In an unusual step, Bhuiyan had asked the courts to halt Stroman's execution. The native of Bangladesh and a former convenience store worker lost the sight in one of his eyes when Stroman shot him in the face.

He also said he wanted to spend time with the convict to learn more about why the shootings occurred.

"Killing him is not the solution," Bhuiyan said. "He's learning from his mistake. If he's given a chance, he's able to reach out to others and spread that message to others."

A federal district judge in Austin rejected the suit and Bhuiyan's request for an injunction on Wednesday afternoon. His lawyers appealed the ruling to the U.S. Supreme Court, where Justice Antonin Scalia turned it down.

Stroman's lawyer, in a separate appeal to the Supreme Court, pointed to Bhuiyan's "significant surprise" and argued that attorneys during Stroman's trial and in earlier stages of his appeals were deficient for not illustrating "the path that led him to this violent frenzy."

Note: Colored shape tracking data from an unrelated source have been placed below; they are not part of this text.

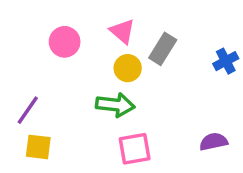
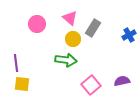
purple line: (28, 110) -> (16, 63), turned -42
pink square: (135, 149) -> (91, 85), moved, turned -30

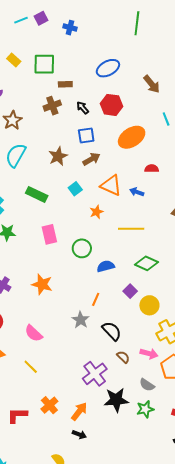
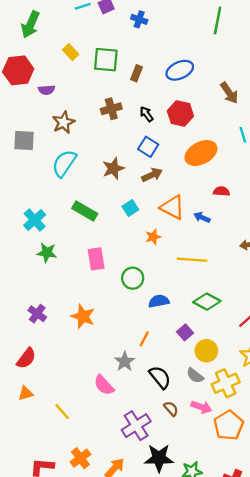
brown rectangle: (65, 84) -> (136, 73), moved, turned -72
blue square: (86, 135) -> (148, 147), turned 36
pink semicircle: (34, 333) -> (104, 385), moved
gray semicircle: (147, 385) -> (195, 376), moved

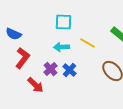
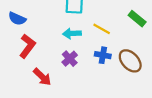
purple cross: (51, 69) -> (70, 59), moved
blue cross: (70, 70) -> (103, 55), moved, turned -32

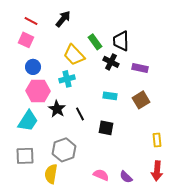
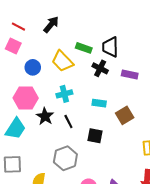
green rectangle: (95, 42) -> (84, 48), turned -35
blue circle: (33, 67) -> (33, 67), moved
cyan cross: (67, 79) -> (64, 94), moved
brown square: (141, 100) -> (125, 115), moved
gray hexagon: (64, 150) -> (65, 158), moved

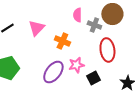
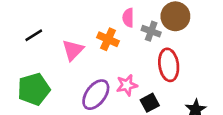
pink triangle: (36, 28) -> (73, 50), moved
orange cross: (62, 41) -> (108, 39), moved

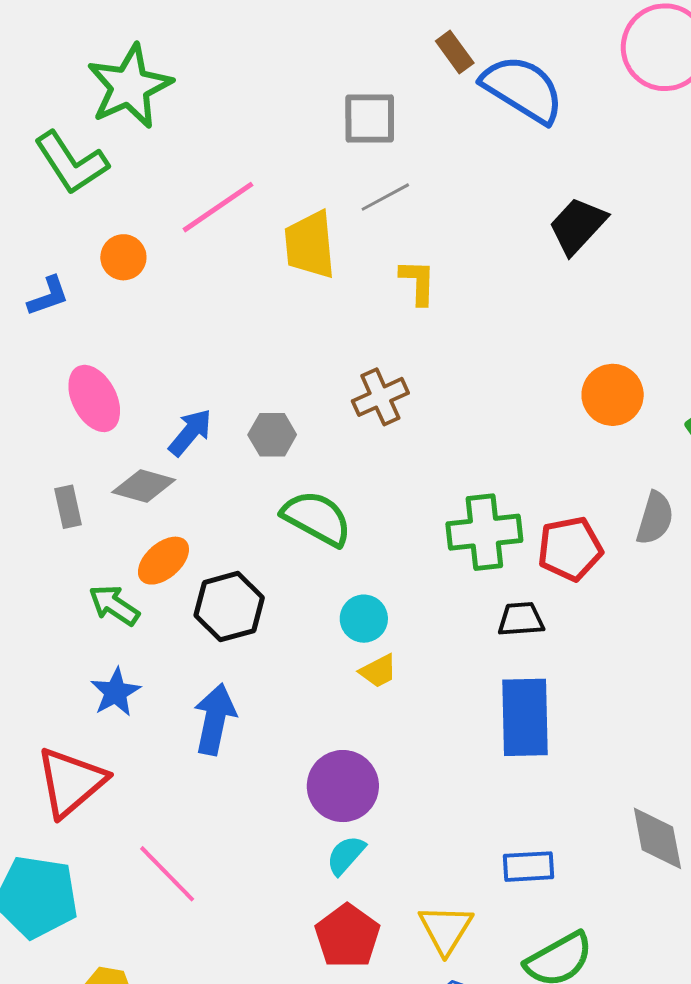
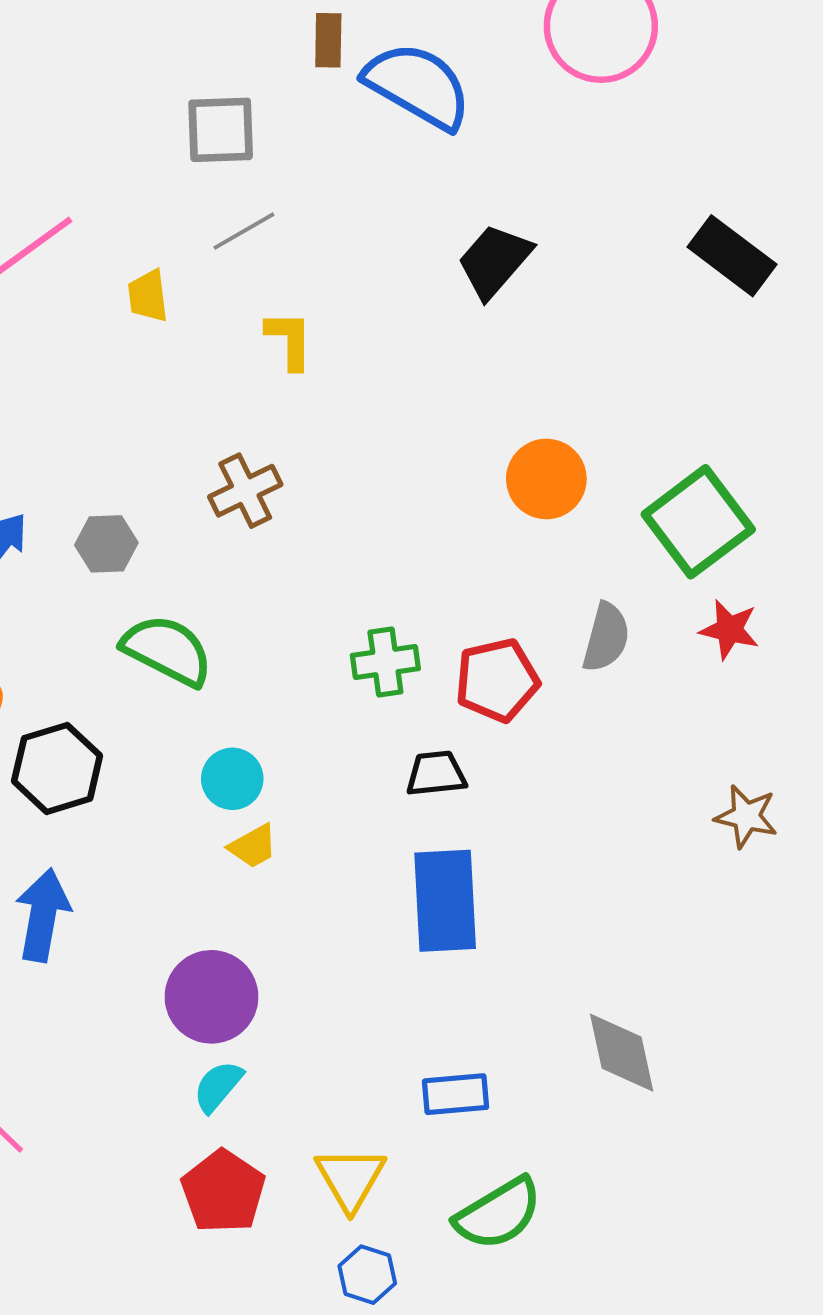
brown rectangle: (455, 52) -> (328, 40), turned 39
yellow trapezoid: (310, 245) -> (148, 296), size x0.6
green cross: (484, 532) -> (385, 662), size x0.7

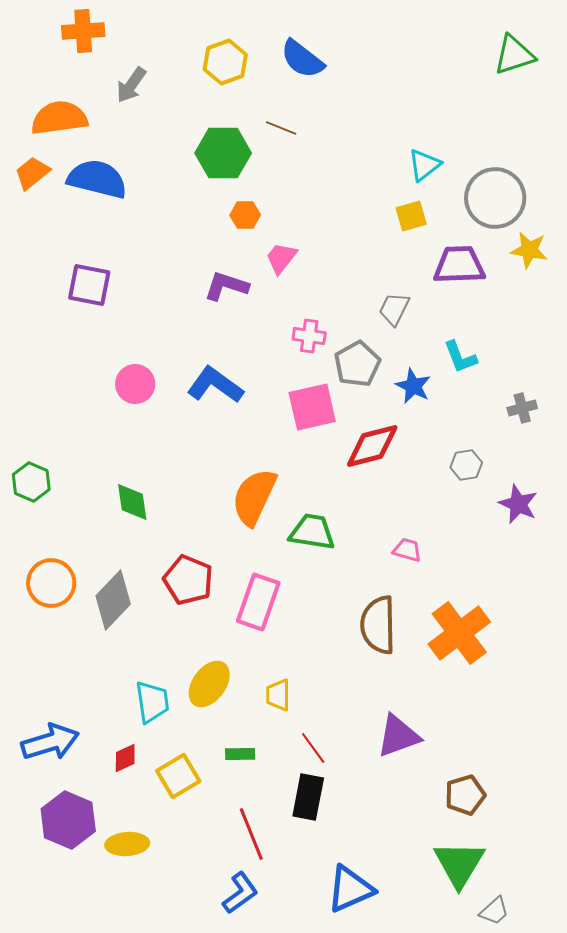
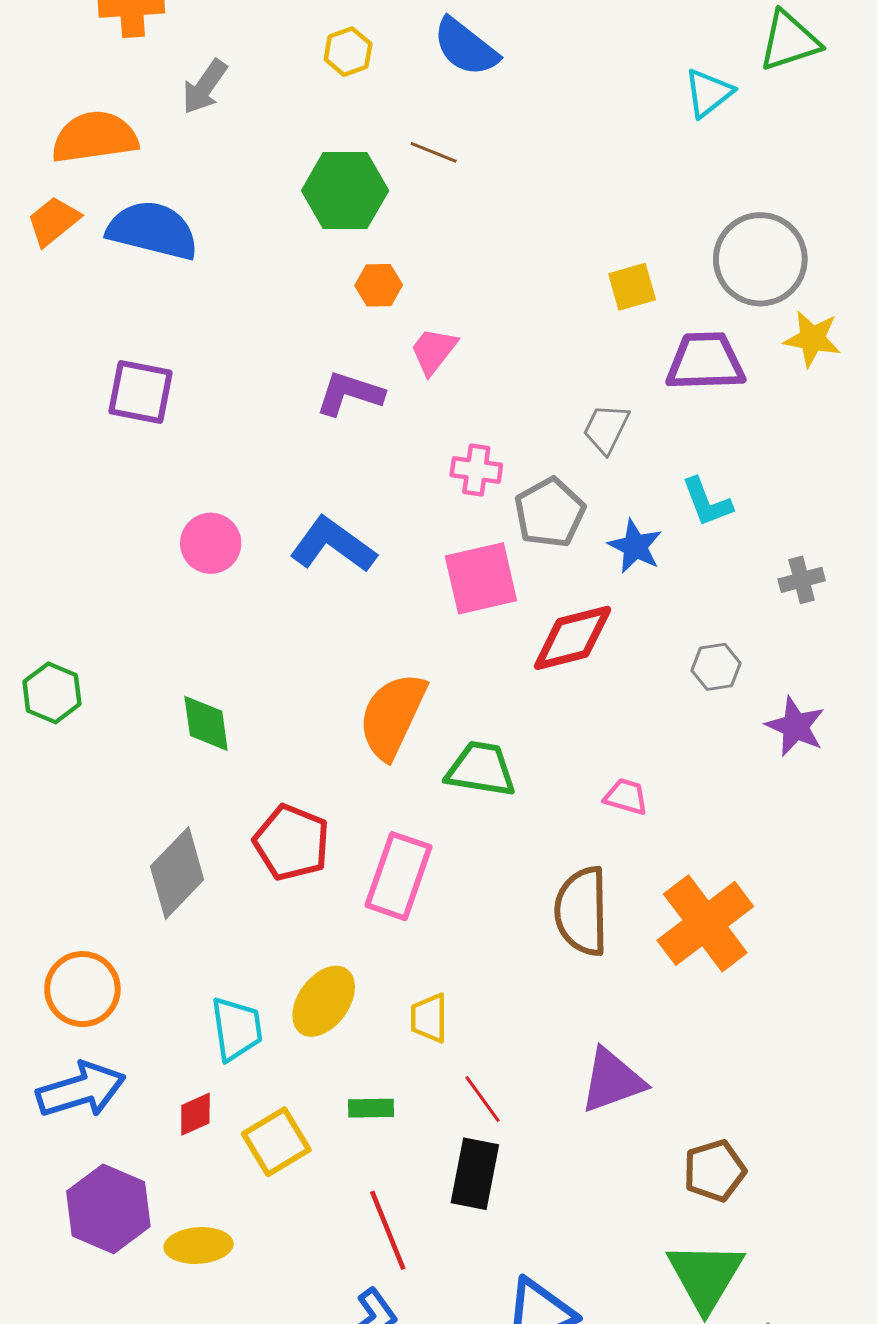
yellow hexagon: (225, 62) -> (348, 52), size x0.7
cyan triangle: (424, 165) -> (708, 93), moved
orange circle: (51, 583) -> (82, 989), moved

Stroman's execution was the eighth this year in Texas. At least eight other inmates in the nation's busiest death penalty state have execution dates in the coming weeks.

Stroman was free on bond for a gun possession arrest when his shooting spree started. He had previous convictions for burglary, robbery, theft and credit card abuse, served at least two prison terms and was paroled twice. His juvenile record showed an armed robbery at age 12.

When police arrested him the day Patel was killed, they found the .44-caliber handgun used in the shooting. Stroman confessed, and court documents show he told authorities he belonged to the Aryan Brotherhood, a white supremacist prison gang. Prosecutors also say he told another jail inmate about the shootings and how automatic weapons police found in his car were intended for a planned attack at a Dallas-area shopping mall.

Stroman more recently denied the white supremacist description. He also had avoided trouble in prison in recent years, said Texas Department of Criminal Justice spokeswoman Michelle Lyons.

Stroman blamed the shootings on the loss of a sister in the collapse of one of the World Trade Center towers — although prosecutors said in court documents there's no firm evidence she ever existed.

"I wanted those Arabs to feel the same sense of vulnerability and uncertainty on American soil much like the mindset of chaos and bedlam that they were already accustomed to in their home country," he said on a website devoted to his case.

He described his victims as "perched behind the counter here in the Land of Milk and Honey ... this foreigner who's own people had now sought to bring the exact same chaos and bewilderment upon our people and society as they lived in themselves at home and abroad."

But he added he had made a "terrible mistake out of love, grief and anger" and had destroyed his victims' families "out of pure anger and stupidity."

"I'm not the monster the media portrays me," he said last week from death row.

Besides Patel's slaying, Stroman was charged but not tried in the shooting death of Waqar Hasan, 46, a Pakistani immigrant who moved to Dallas in 2001 to open a convenience store. Hasan was killed four days after the terrorists struck. The attack on Bhuiyan came a week later.